Per i vescovi occorre affrontare il tema della dignità della persona: “E’ essenziale porre l’accento sul tema della dignità della persona malata e sul dovere inderogabile di cura che grava su ogni persona ed in particolare su chi opera nel settore socio-sanitario chiamando in causa l’etica, la scienza medica e la deontologia professionale.

Il suicidio assistito, come ogni forma di eutanasia, si rivela una scorciatoia:il malato è indotto a percepirsi come un peso a causa della sua malattia e la collettività finisce per giustificare il disinvestimento e il disimpegno nell’accompagnare il malato terminale”.

Quindi il compito è la cura: “Primo compito della comunità civile e del sistema sanitario è assistere e curare, non anticipare la morte. La deriva a cui ci si espone, in un contesto fortemente tecnologizzato, è dimenticarsi che lo sforzo terapeutico non può avere come unico obiettivo il superamento della malattia quanto, piuttosto, il prendersi cura della persona malata. Il paziente inguaribile non è mai incurabile”.

Quindi è necessario non ‘cadere’ nell’accanimento terapeutico oppure nell’abbandono terapeutico: “Per il paziente inguaribile il rischio è duplice: o l’accanimento terapeutico, che determina il superamento del criterio di ragionevolezza e proporzionalità nel processo di cura, o l’abbandono terapeutico, nel momento in cui viene meno la possibilità di ottenere la guarigione, senza ricordare che, se non è possibile guarire, si può sempre alleviare il dolore e la sofferenza attraverso le cure palliative. Nessuno può essere lasciato morire da solo!”

Ed hanno richiamato il ‘compito’ che le Regioni devono svolgere: “E’ compito delle Regioni favorire luoghi di confronto e deliberazione etica quali sono i Comitati etici richiamati dalla sentenza stessa della Corte, poco diffusi sul territorio nazionale e spesso fatti intervenire quando tutto è già stato deciso, vanificando la funzione del Comitato stesso o mettendolo di fronte alla ratifica quasi obbligata di decisioni assunte da altri. E invece essi sono chiamati ad offrire la loro valutazione avendo sempre a cuore la tutela e il bene delle persone”.

Ed hanno chiesto una maggior promozione delle cure palliative: “E’ compito delle Regioni promuovere politiche sanitarie che favoriscano la diffusione della conoscenza e l’uso delle cure palliative, la formazione adeguata del personale, la presenza e l’azione di hospice dove la persona malata in fase terminale trovi un accompagnamento pieno, nelle varie dimensioni del suo essere, cosicché sia alleviato il dolore e lenita la sofferenza”.

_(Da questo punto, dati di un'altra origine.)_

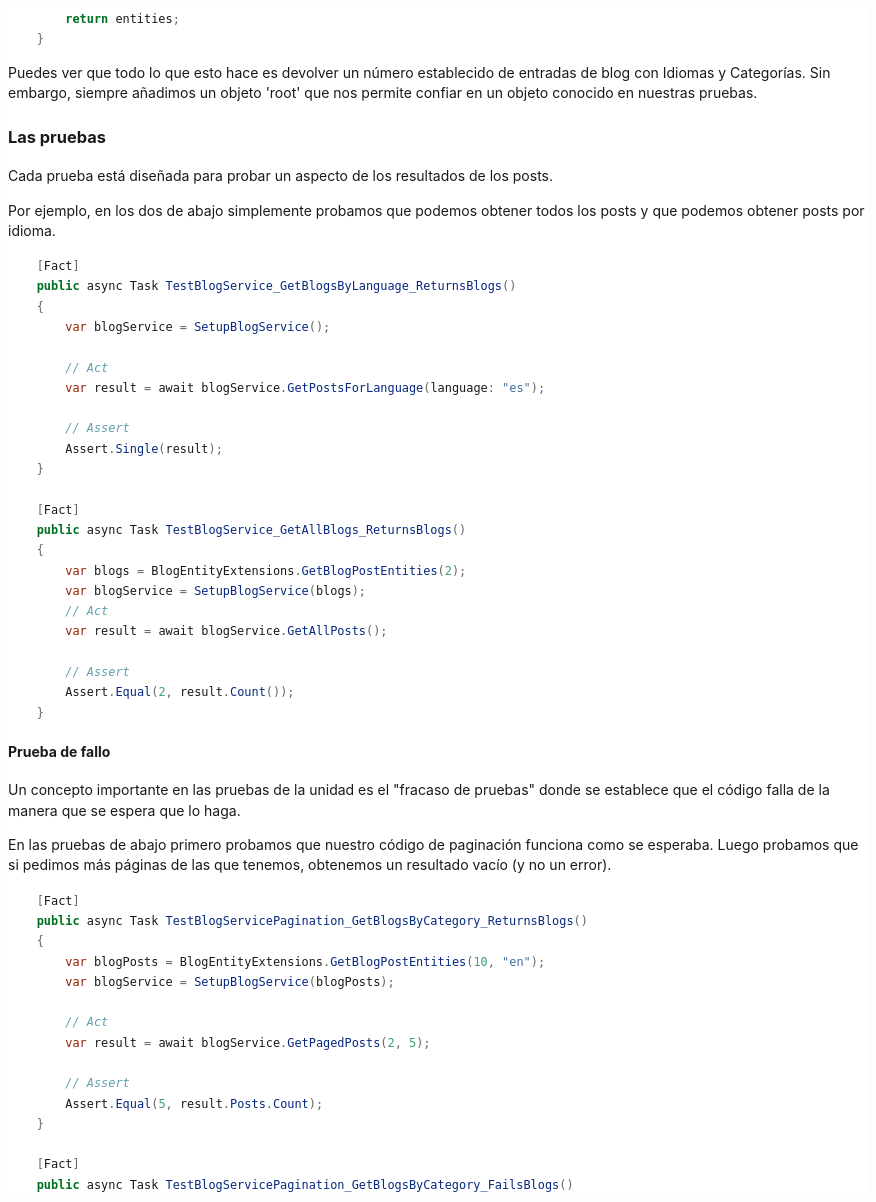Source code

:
 ```csharp
        return entities;
    }
```

Puedes ver que todo lo que esto hace es devolver un número establecido de entradas de blog con Idiomas y Categorías. Sin embargo, siempre añadimos un objeto 'root' que nos permite confiar en un objeto conocido en nuestras pruebas.

### Las pruebas

Cada prueba está diseñada para probar un aspecto de los resultados de los posts.

Por ejemplo, en los dos de abajo simplemente probamos que podemos obtener todos los posts y que podemos obtener posts por idioma.

```csharp
    [Fact]
    public async Task TestBlogService_GetBlogsByLanguage_ReturnsBlogs()
    {
        var blogService = SetupBlogService();

        // Act
        var result = await blogService.GetPostsForLanguage(language: "es");

        // Assert
        Assert.Single(result);
    }

    [Fact]
    public async Task TestBlogService_GetAllBlogs_ReturnsBlogs()
    {
        var blogs = BlogEntityExtensions.GetBlogPostEntities(2);
        var blogService = SetupBlogService(blogs);
        // Act
        var result = await blogService.GetAllPosts();

        // Assert
        Assert.Equal(2, result.Count());
    }
```

#### Prueba de fallo

Un concepto importante en las pruebas de la unidad es el "fracaso de pruebas" donde se establece que el código falla de la manera que se espera que lo haga.

En las pruebas de abajo primero probamos que nuestro código de paginación funciona como se esperaba. Luego probamos que si pedimos más páginas de las que tenemos, obtenemos un resultado vacío (y no un error).

```csharp
    [Fact]
    public async Task TestBlogServicePagination_GetBlogsByCategory_ReturnsBlogs()
    {
        var blogPosts = BlogEntityExtensions.GetBlogPostEntities(10, "en");
        var blogService = SetupBlogService(blogPosts);

        // Act
        var result = await blogService.GetPagedPosts(2, 5);

        // Assert
        Assert.Equal(5, result.Posts.Count);
    }

    [Fact]
    public async Task TestBlogServicePagination_GetBlogsByCategory_FailsBlogs()
```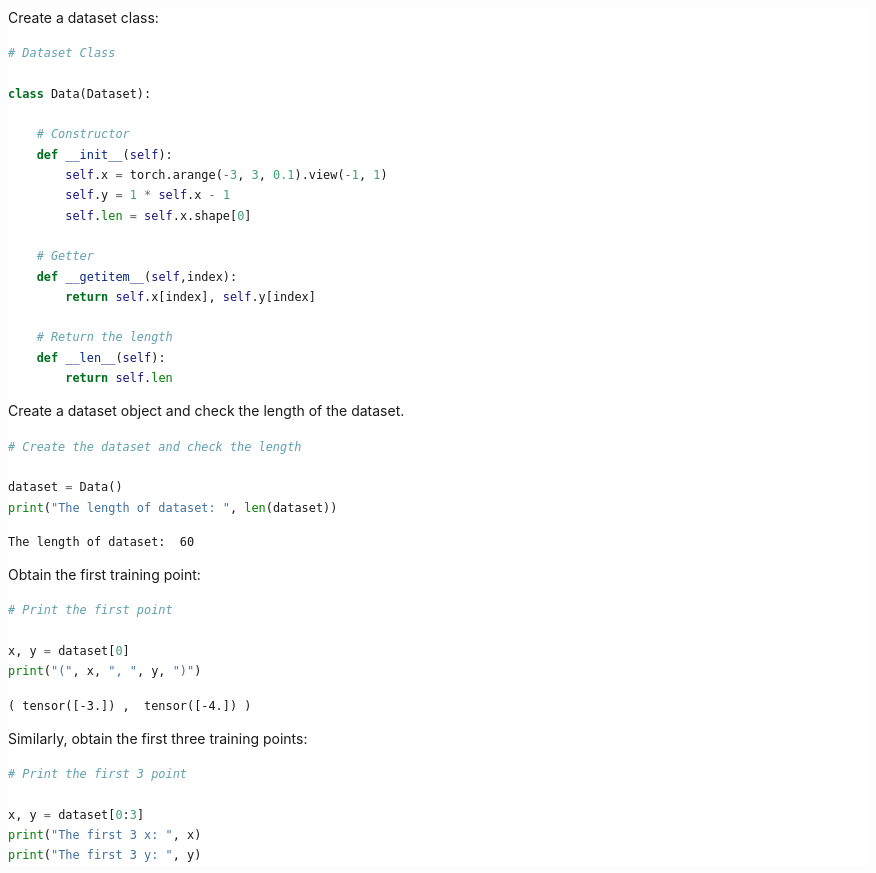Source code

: Create a dataset class:



```python
# Dataset Class

class Data(Dataset):
    
    # Constructor
    def __init__(self):
        self.x = torch.arange(-3, 3, 0.1).view(-1, 1)
        self.y = 1 * self.x - 1
        self.len = self.x.shape[0]
        
    # Getter
    def __getitem__(self,index):    
        return self.x[index], self.y[index]
    
    # Return the length
    def __len__(self):
        return self.len
```

Create a dataset object and check the length of the dataset.



```python
# Create the dataset and check the length

dataset = Data()
print("The length of dataset: ", len(dataset))
```

    The length of dataset:  60


Obtain the first training point:  



```python
# Print the first point

x, y = dataset[0]
print("(", x, ", ", y, ")")
```

    ( tensor([-3.]) ,  tensor([-4.]) )


Similarly, obtain the first three training points:  



```python
# Print the first 3 point

x, y = dataset[0:3]
print("The first 3 x: ", x)
print("The first 3 y: ", y)
```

Quindi hanno chiesto che esse siano accessibili a tutti: “Dispiace, invece, constatare come le cure palliative non siano adeguatamente diffuse e accessibili a tutti, anche nella forma domiciliare, e come vi siano anche differenze tra Regioni che rendono difficile e perciò impraticabile una vera assistenza di qualità, condizione necessaria per una vera alleanza terapeutica in cui il paziente possa sentirsi libero, anche di amare e lasciarsi amare, fino al sopraggiungere naturale della morte che, per il credente, è l’ingresso nella vita piena in Dio”.